■ Task directions
Continue the talk-page discussion about the ClueBot NG status script from its final comment onward.

■ Selected excerpt
● ● ● ● ● ● ●

Out of interest, do you ever use Mediawiki::API to wrap LWP? It supports retries and error reporting. —SMALLJIM 18:16, 17 August 2011 (UTC) - Nope, it's there as a sanity check and just because I can. Never used the mediawiki package as I've never done any heavy lifting with mediawiki just simple page grabbing/uploading. - DamianZaremba (talk • contribs) 18:27, 17 August 2011 (UTC) - from phone
- Nice one. Hope it doesn't wake you up in the middle of the night :) Is the updates page for anything other than a visual confirmation that CBNG is still running? If not, I'd suggest that looking at CBNG's contribs would be just as easy, making it perhaps unnecessary.
- This script is now running hourly and seems to work ok, updates at User:ClueBot NG/running. - DamianZaremba (talk • contribs) 14:57, 17 August 2011 (UTC)
- I'd say a cronjob sounds best - simple and fast enough. Periodically checking the timestamp of its latest edit via the API would work, I think. —SMALLJIM 13:36, 17 August 2011 (UTC)

● ● ● ● ● ● ●

Named joint coordinates
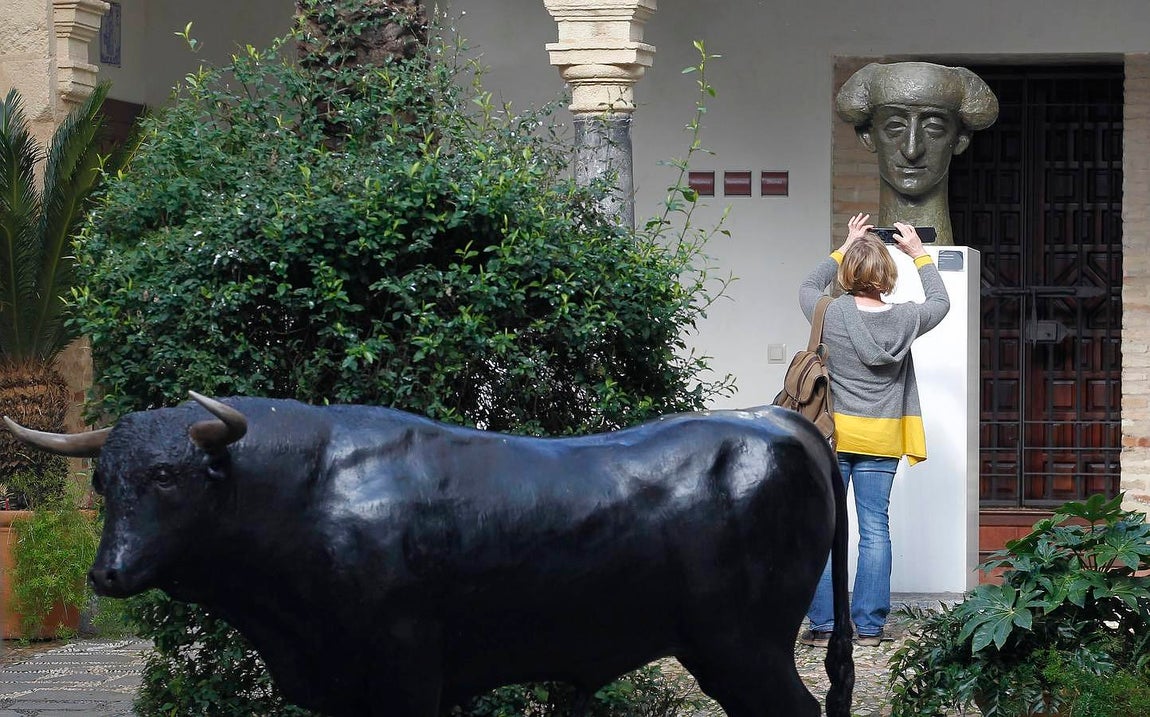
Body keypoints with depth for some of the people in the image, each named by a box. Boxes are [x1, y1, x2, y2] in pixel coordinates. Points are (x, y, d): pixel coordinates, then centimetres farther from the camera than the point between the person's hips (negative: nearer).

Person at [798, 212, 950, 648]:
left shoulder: (832, 315, -10)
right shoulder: (905, 320, -6)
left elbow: (808, 287, 13)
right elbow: (940, 302, 17)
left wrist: (845, 247, 18)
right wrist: (919, 253, 25)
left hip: (834, 436, -2)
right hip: (882, 441, 2)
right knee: (875, 530, 6)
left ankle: (823, 625, 0)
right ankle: (869, 625, 5)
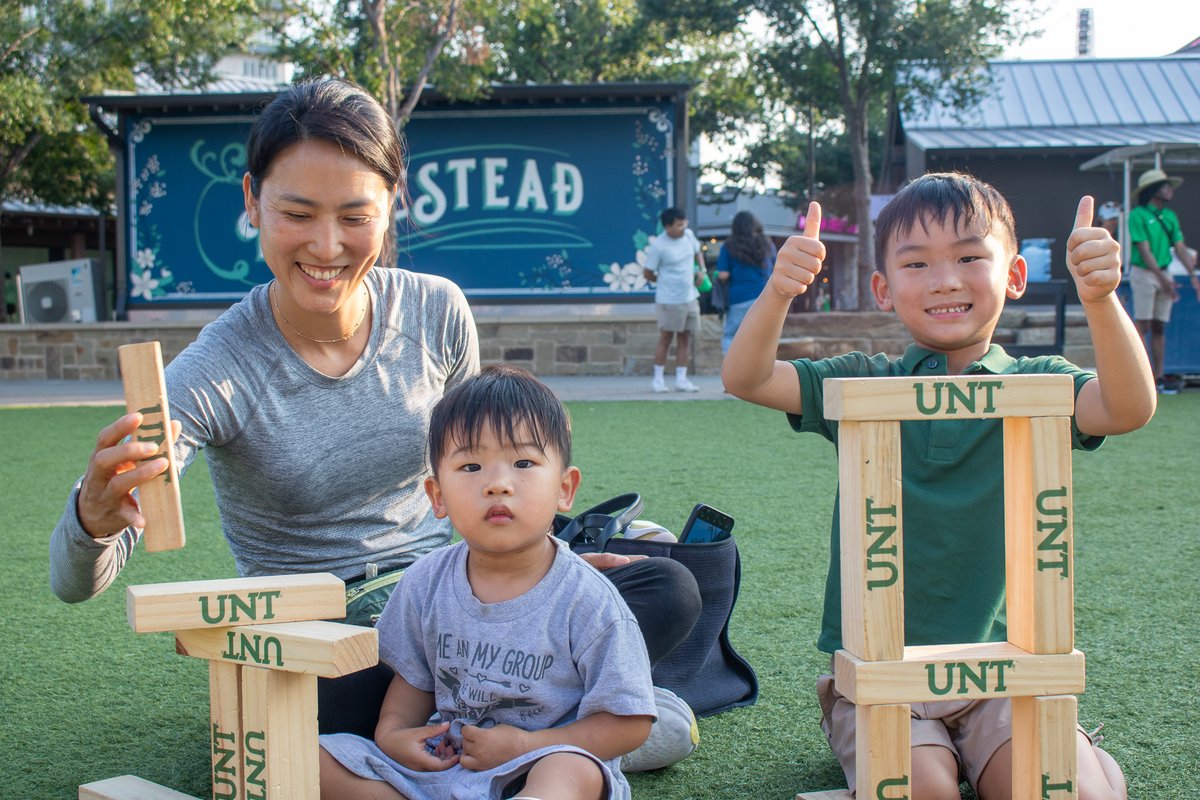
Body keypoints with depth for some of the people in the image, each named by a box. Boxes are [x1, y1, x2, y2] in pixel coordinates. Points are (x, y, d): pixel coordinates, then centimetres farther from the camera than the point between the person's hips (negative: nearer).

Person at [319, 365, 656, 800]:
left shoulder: (587, 601, -13)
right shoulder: (426, 583, 0)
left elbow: (629, 723, -11)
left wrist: (527, 745, -19)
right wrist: (392, 732, -5)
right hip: (440, 764, 5)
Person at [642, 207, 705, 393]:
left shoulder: (688, 235, 1)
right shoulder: (658, 246, -17)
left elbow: (697, 251, 22)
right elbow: (647, 273, -8)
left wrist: (702, 270, 6)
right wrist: (665, 282, 0)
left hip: (690, 298, 6)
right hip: (669, 300, -6)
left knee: (685, 338, 8)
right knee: (666, 338, 1)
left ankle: (681, 379, 14)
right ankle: (658, 379, 11)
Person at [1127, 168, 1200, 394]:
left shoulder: (1170, 216, 12)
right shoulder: (1138, 215, -9)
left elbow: (1180, 248, 8)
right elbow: (1145, 250, -15)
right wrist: (1162, 278, -23)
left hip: (1164, 274, 7)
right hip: (1144, 274, -6)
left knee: (1160, 327, 7)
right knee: (1143, 325, -8)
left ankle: (1159, 376, 9)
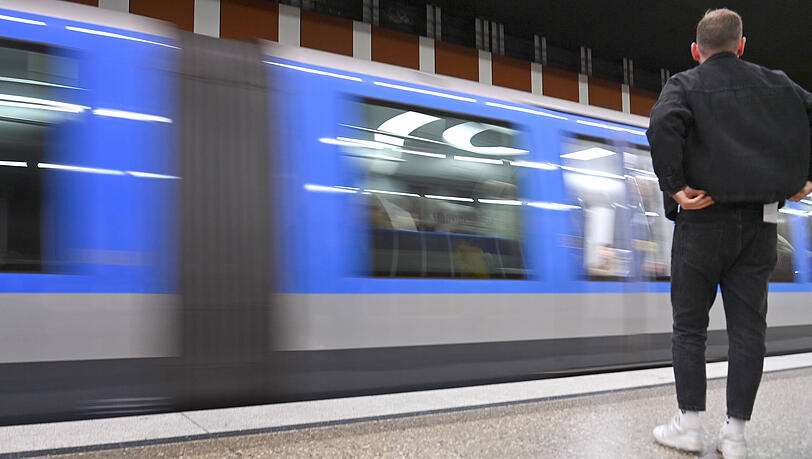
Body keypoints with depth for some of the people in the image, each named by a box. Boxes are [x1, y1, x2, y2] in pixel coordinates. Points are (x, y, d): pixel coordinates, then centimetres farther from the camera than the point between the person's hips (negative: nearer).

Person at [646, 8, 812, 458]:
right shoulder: (776, 84, 12)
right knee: (748, 328, 7)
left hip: (703, 220, -3)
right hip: (760, 223, 3)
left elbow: (663, 125, -21)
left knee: (689, 326, 7)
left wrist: (674, 187, -16)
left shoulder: (684, 85, -1)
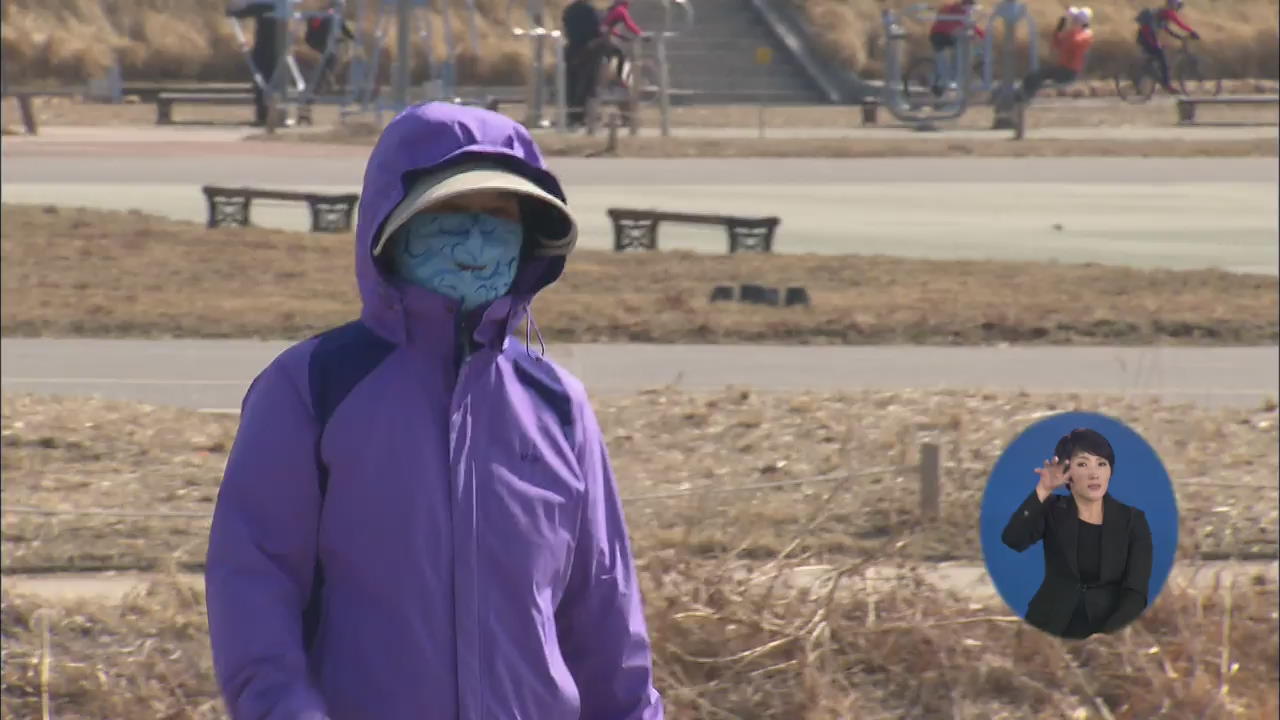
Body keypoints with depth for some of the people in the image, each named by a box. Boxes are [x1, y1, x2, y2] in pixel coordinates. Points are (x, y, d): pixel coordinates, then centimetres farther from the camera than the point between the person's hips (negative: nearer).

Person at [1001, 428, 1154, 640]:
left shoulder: (1132, 520, 1)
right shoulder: (1052, 511, 5)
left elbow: (1135, 594, -7)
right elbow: (1013, 540, -15)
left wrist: (1104, 639, -21)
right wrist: (1043, 490, -23)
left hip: (1109, 633, -1)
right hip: (1051, 632, 1)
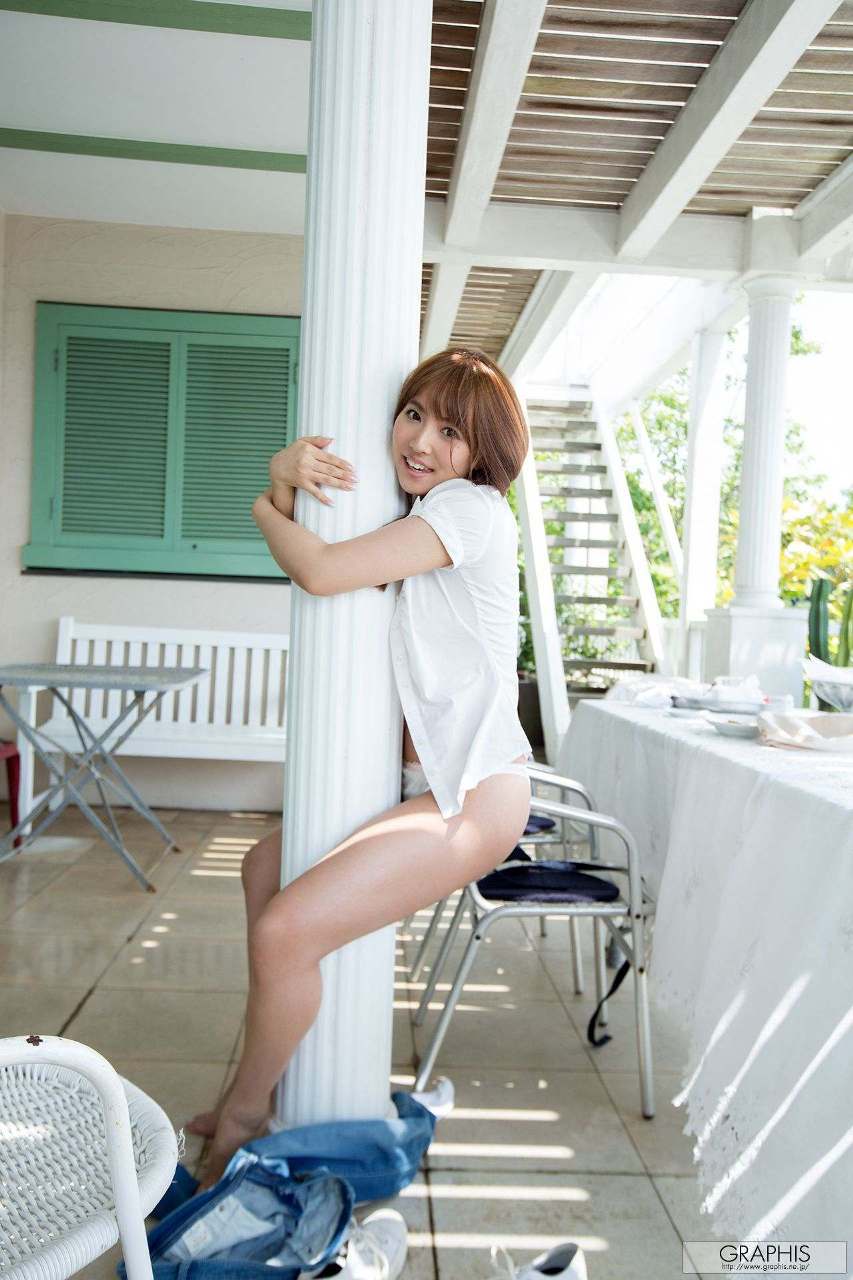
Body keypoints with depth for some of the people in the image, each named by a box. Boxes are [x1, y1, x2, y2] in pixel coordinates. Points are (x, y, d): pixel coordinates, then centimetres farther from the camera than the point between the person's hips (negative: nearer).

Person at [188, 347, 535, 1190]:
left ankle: (242, 1118, 9)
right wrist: (284, 474, -11)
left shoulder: (471, 507, -16)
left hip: (473, 796, -10)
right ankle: (269, 1077, 33)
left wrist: (265, 511, -2)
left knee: (283, 930, -18)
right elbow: (308, 553, 11)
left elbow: (319, 571, -23)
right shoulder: (414, 512, 13)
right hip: (426, 777, 10)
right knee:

● ● ● ● ● ● ●

■ Written response
- If the processes crash now then they will attempt to auto restart and failing that will email me and Rich. It could still "break" in a number of ways which is much harder to quickly see such as the API not returning good data, UDP sockets not binding properly on the bot etc. I'll try and come up with some sort of test that can cover all the components but it is quite complex. Possibly even a cronjob to see if it has made any edits in the past hour would work but would be not be so quick to alert. - DamianZaremba (talk • contribs) 12:39, 17 August 2011 (UTC)
- Thanks! I'll notify you quicker if I see that it's down again. Some means of automatically alerting yourself when it fails may be a good idea - I suspect that everyone who cares assumed it was offline for retraining or maintenance or something like that. After all, it does provide an invaluable service these days. —SMALLJIM 12:13, 17 August 2011 (UTC)
Down again
Well that was a worst case scenario: CBNG stopped just after 0730 and your script should have alerted you at 0900. —SMALLJIM 08:40, 18 August 2011 (UTC)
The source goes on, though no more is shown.